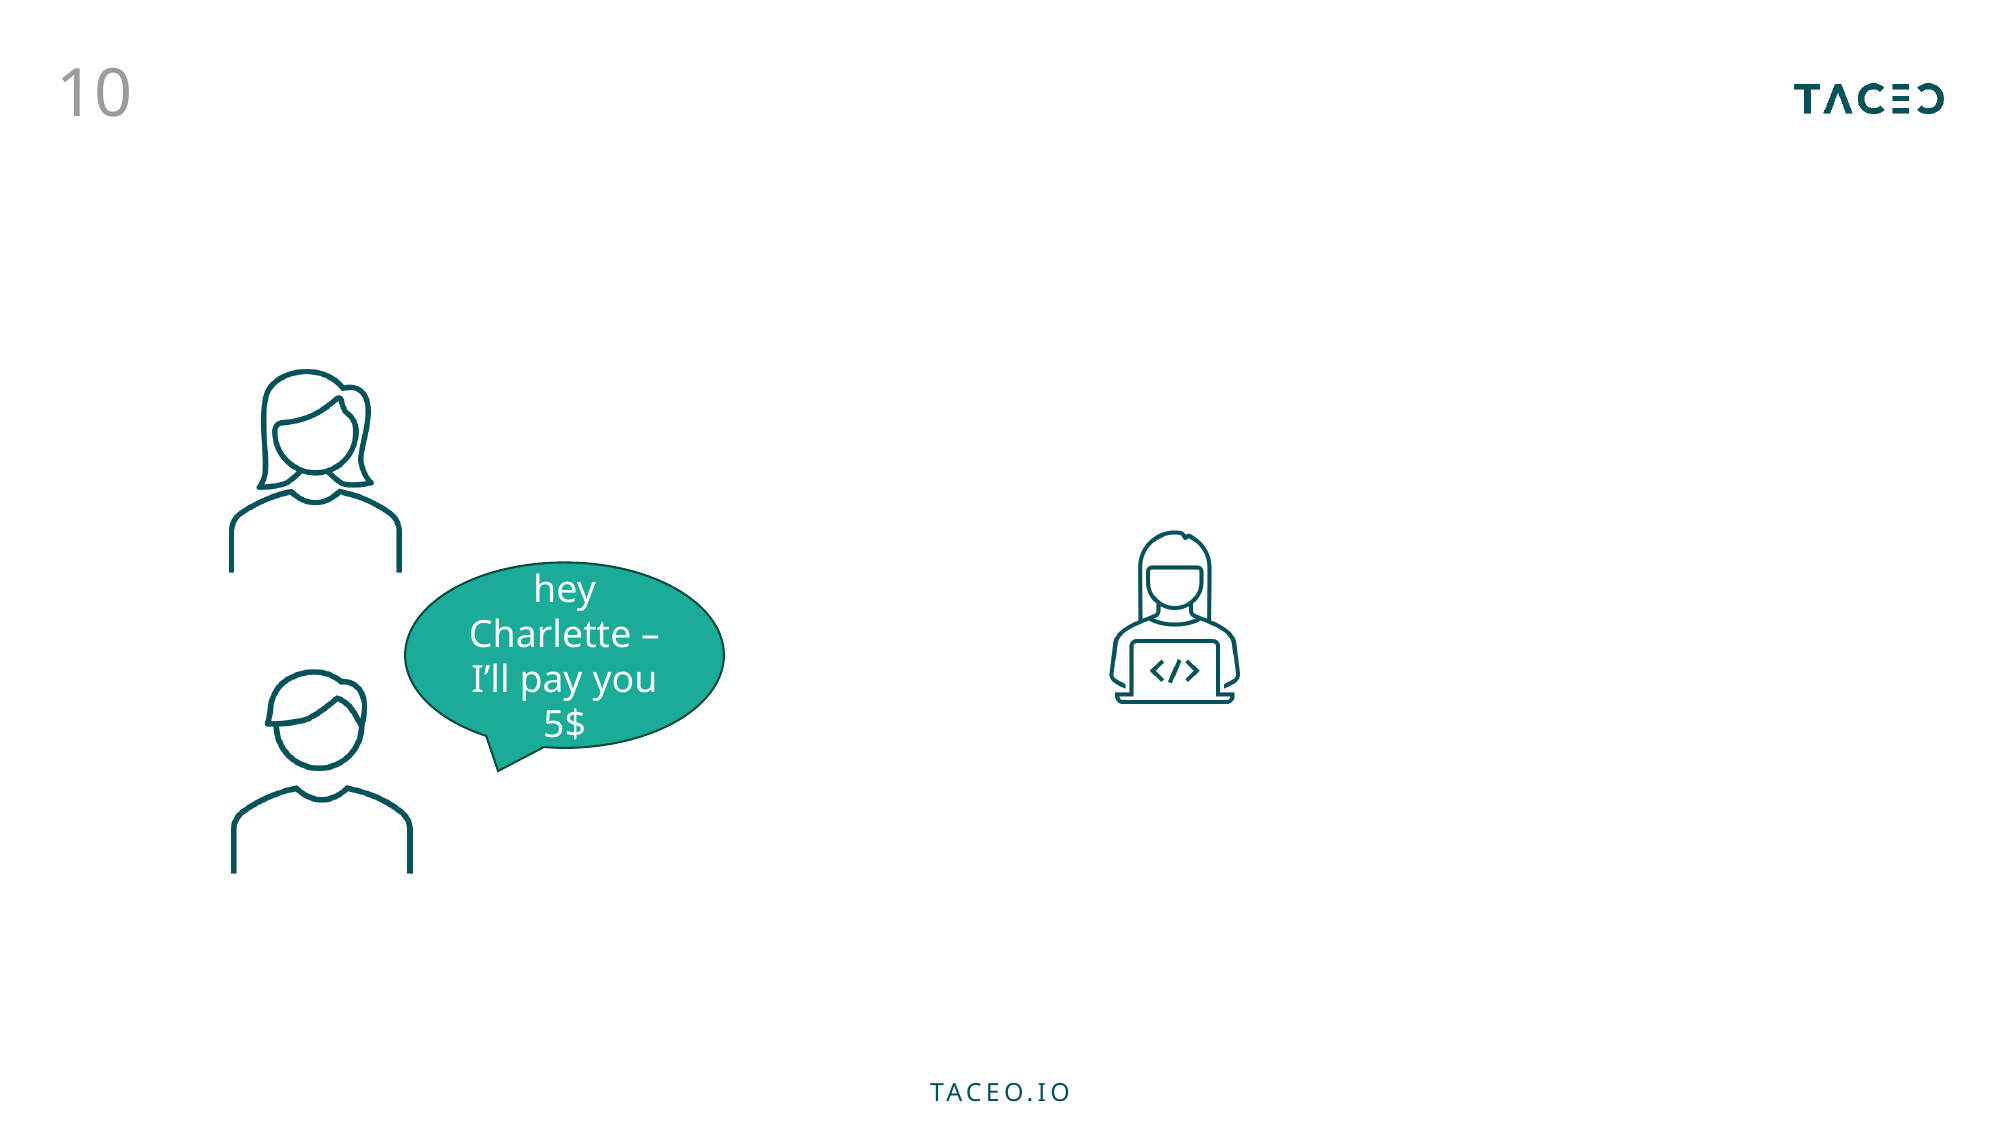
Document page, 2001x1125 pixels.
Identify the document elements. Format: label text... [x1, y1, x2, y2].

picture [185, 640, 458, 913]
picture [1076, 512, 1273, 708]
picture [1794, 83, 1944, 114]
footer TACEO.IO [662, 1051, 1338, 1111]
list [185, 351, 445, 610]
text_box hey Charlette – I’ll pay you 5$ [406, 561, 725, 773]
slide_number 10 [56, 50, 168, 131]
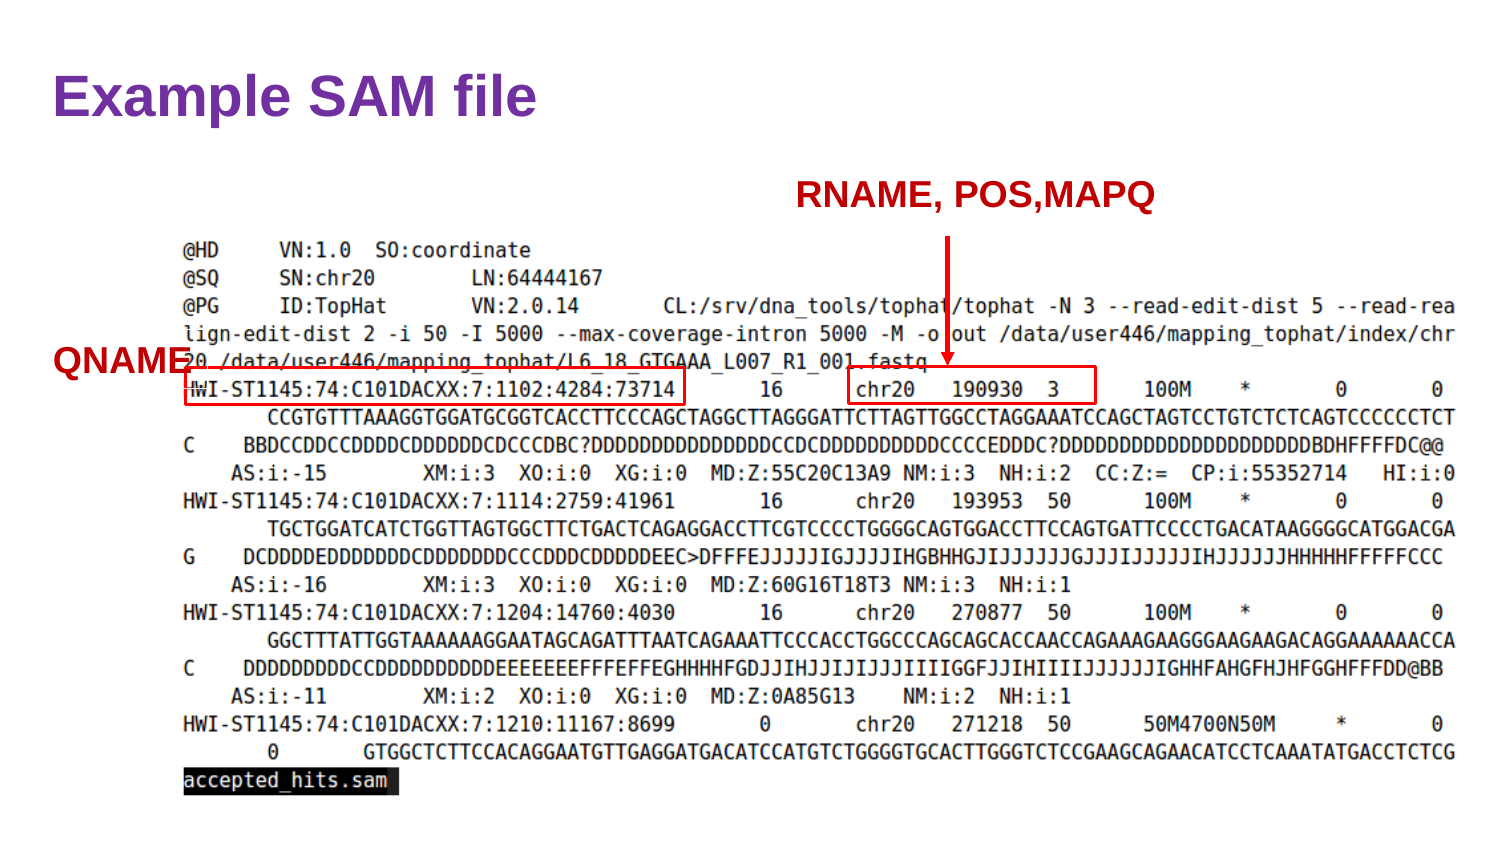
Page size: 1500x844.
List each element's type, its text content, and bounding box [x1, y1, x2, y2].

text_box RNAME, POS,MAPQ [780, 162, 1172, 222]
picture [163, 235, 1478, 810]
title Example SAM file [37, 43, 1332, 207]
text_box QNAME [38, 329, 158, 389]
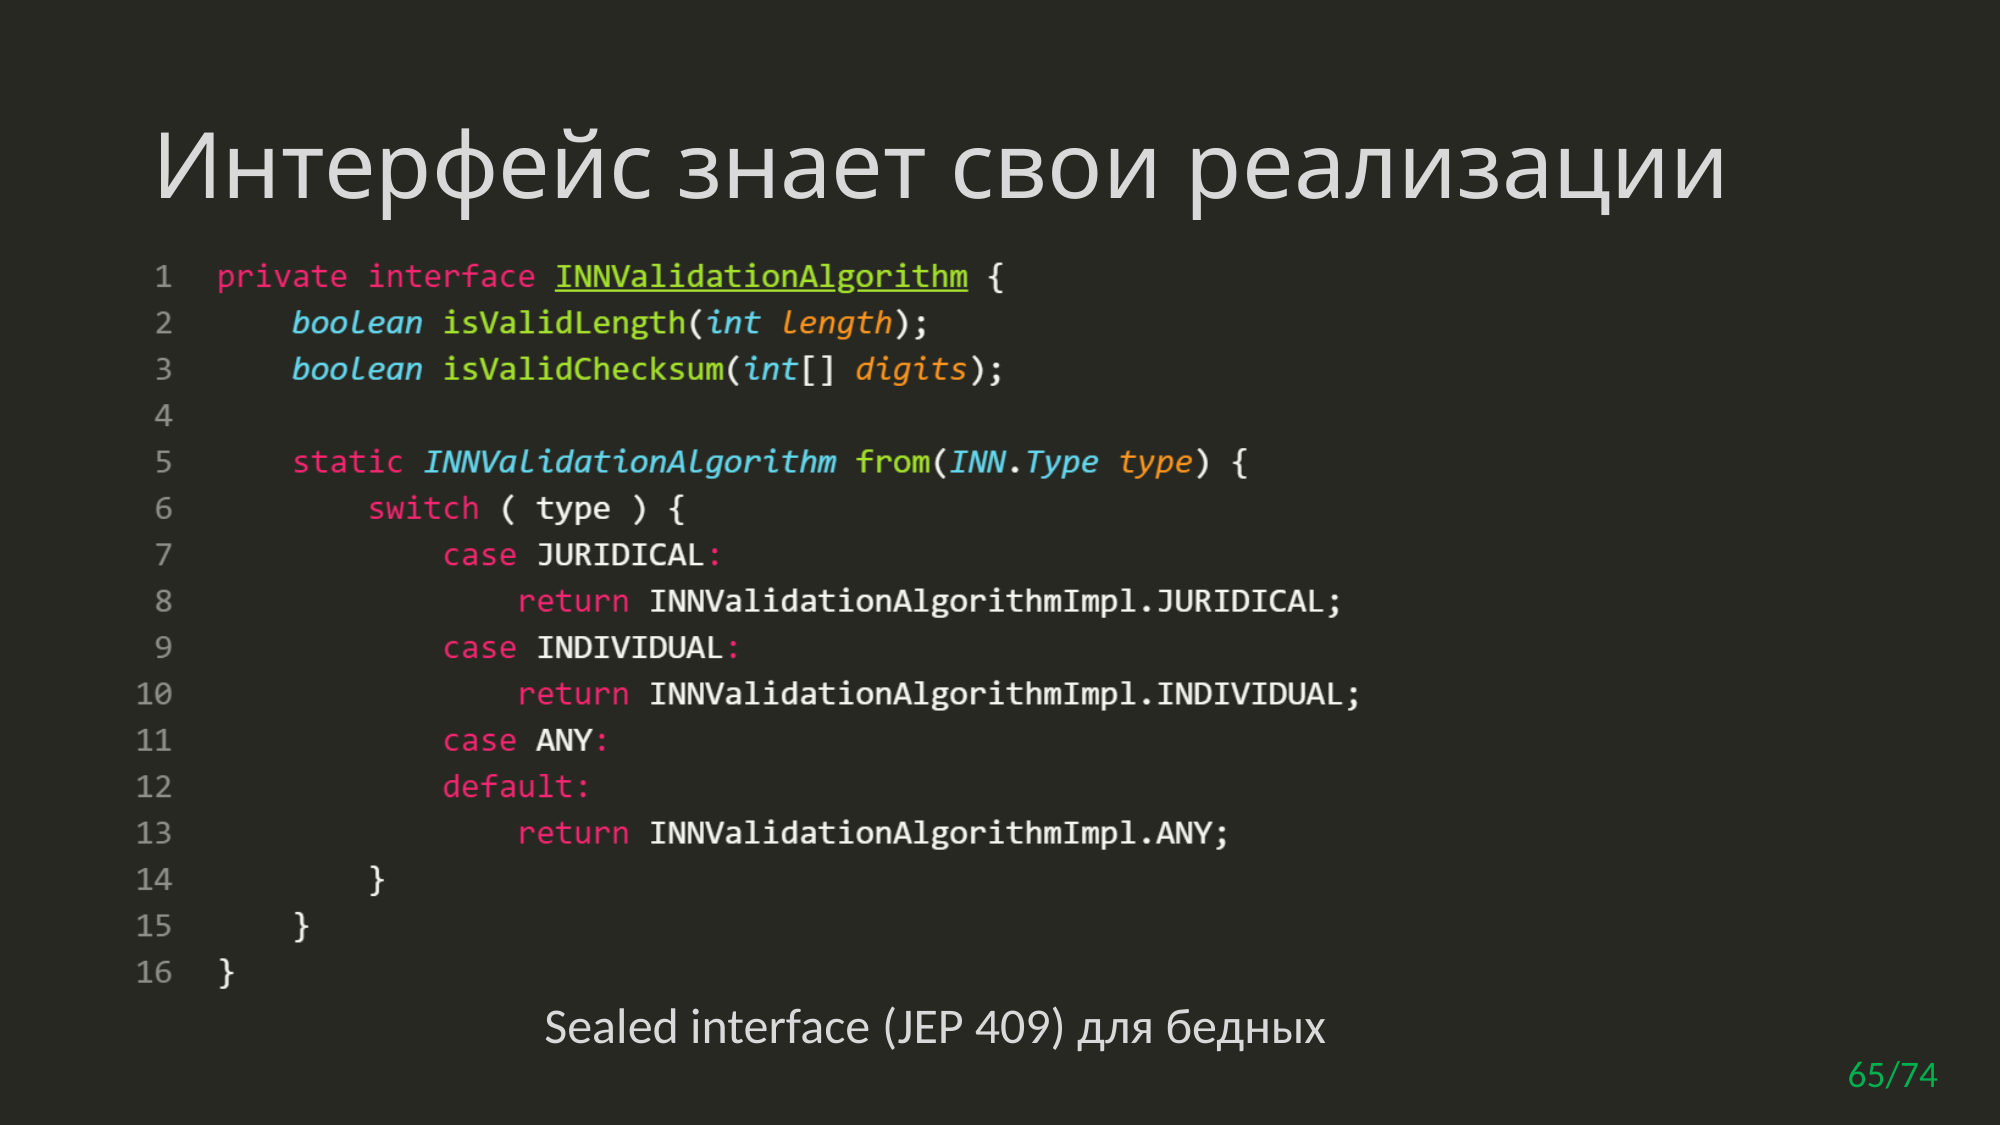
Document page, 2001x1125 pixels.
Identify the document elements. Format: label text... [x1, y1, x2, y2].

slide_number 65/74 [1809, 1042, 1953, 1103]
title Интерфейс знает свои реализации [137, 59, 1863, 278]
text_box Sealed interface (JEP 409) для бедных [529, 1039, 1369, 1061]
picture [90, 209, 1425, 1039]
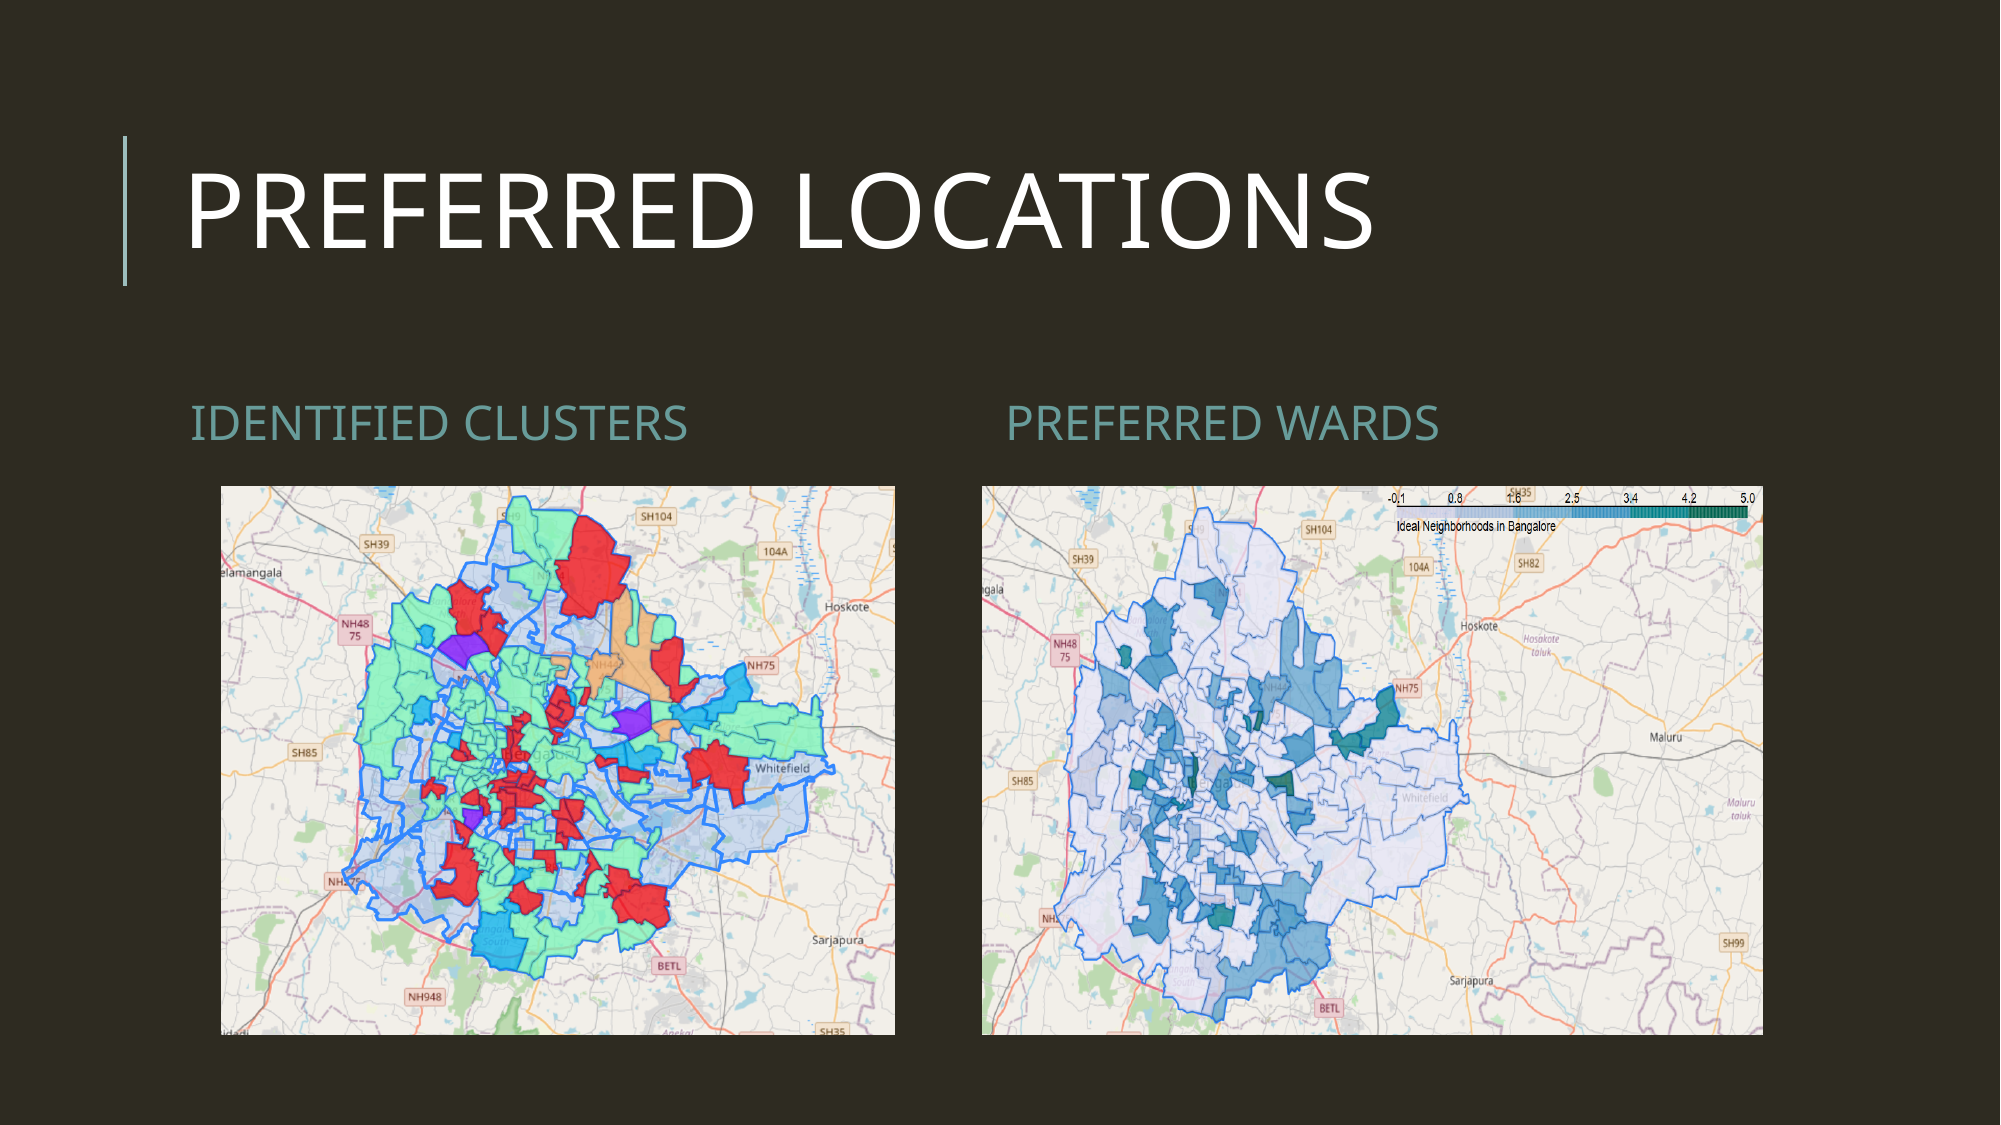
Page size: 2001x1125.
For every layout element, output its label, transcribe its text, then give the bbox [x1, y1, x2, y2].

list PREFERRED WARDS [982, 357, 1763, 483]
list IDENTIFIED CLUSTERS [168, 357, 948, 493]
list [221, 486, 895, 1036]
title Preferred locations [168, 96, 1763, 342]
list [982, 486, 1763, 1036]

WHAT NEEDS TO BE DONE: Your copy of the entries above must be exact and must not include pictures.

SOLUTION FOR THIS TASK:
Document page, 2001x1125 pixels.
Identify the document elements. Format: label text... [x1, y1, x2, y2].

picture [185, 640, 458, 913]
picture [1076, 512, 1273, 708]
picture [1794, 83, 1944, 114]
footer TACEO.IO [662, 1051, 1338, 1111]
list [185, 351, 445, 610]
text_box hey Charlette – I’ll pay you 5$ [406, 561, 725, 773]
slide_number 10 [56, 50, 168, 131]
Page size: 1500x844.
List each element's type, its text content, and bounding box [x1, y1, x2, y2].

text_box RNAME, POS,MAPQ [780, 162, 1172, 222]
picture [163, 235, 1478, 810]
title Example SAM file [37, 43, 1332, 207]
text_box QNAME [38, 329, 158, 389]
Document page, 2001x1125 pixels.
Identify the document elements. Format: label text... [x1, y1, x2, y2].

slide_number 65/74 [1809, 1042, 1953, 1103]
title Интерфейс знает свои реализации [137, 59, 1863, 278]
text_box Sealed interface (JEP 409) для бедных [529, 1039, 1369, 1061]
picture [90, 209, 1425, 1039]
Page size: 2001x1125.
For every layout element, output its label, transcribe its text, then give the bbox [x1, y1, x2, y2].

list PREFERRED WARDS [982, 357, 1763, 483]
list IDENTIFIED CLUSTERS [168, 357, 948, 493]
list [221, 486, 895, 1036]
title Preferred locations [168, 96, 1763, 342]
list [982, 486, 1763, 1036]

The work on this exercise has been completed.